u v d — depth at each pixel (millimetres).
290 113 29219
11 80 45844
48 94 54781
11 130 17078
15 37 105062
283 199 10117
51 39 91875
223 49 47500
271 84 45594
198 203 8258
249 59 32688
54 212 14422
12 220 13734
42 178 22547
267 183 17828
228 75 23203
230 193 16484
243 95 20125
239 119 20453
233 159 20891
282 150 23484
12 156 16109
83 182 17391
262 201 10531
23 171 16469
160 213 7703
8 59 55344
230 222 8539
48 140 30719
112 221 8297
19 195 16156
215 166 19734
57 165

········

## WHAT TO PRODUCE
A complete, exact copy of the material is the expected answer.

## TASK ANSWER
u v d — depth at each pixel (millimetres).
290 113 29219
11 80 45844
48 94 54781
11 130 17078
15 37 105062
283 199 10117
51 39 91875
223 49 47500
271 84 45594
198 203 8258
249 59 32688
54 212 14422
12 220 13734
42 178 22547
267 183 17828
228 75 23203
230 193 16484
243 95 20125
239 119 20453
233 159 20891
282 150 23484
12 156 16109
83 182 17391
262 201 10531
23 171 16469
160 213 7703
8 59 55344
230 222 8539
48 140 30719
112 221 8297
19 195 16156
215 166 19734
57 165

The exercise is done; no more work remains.